# Exercise instructions
Gather each line of the material below that contains the word "partecipate".

# Dataset excerpts

........

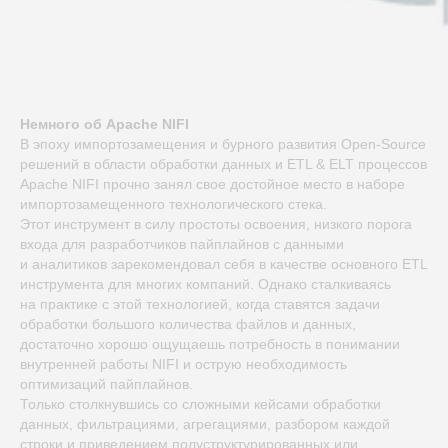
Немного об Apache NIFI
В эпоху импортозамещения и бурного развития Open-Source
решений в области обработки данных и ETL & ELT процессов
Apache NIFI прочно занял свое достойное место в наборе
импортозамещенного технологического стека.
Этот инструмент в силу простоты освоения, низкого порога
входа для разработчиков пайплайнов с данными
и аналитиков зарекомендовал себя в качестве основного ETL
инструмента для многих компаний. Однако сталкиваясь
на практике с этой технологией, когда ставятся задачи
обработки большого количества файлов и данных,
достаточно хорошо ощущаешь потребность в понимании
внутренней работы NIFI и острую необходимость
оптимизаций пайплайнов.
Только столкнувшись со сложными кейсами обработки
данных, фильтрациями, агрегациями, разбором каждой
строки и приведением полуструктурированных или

........

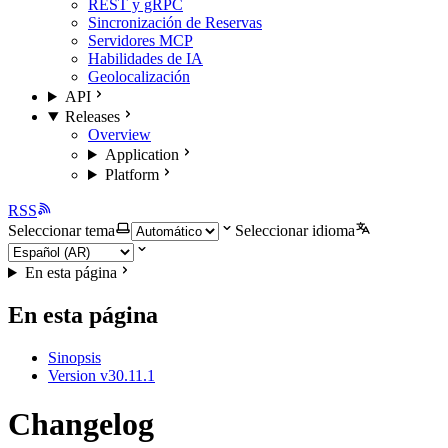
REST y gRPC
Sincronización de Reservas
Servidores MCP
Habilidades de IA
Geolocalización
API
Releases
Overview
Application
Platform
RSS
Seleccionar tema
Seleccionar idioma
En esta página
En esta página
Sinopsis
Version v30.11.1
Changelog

........

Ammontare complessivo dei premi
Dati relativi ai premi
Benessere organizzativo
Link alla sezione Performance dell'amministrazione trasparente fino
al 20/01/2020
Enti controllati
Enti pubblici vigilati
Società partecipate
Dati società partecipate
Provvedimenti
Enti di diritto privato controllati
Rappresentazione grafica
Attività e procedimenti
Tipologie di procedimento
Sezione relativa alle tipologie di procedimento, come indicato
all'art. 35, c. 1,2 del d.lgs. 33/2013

........

# Result for this task
Società partecipate
Dati società partecipate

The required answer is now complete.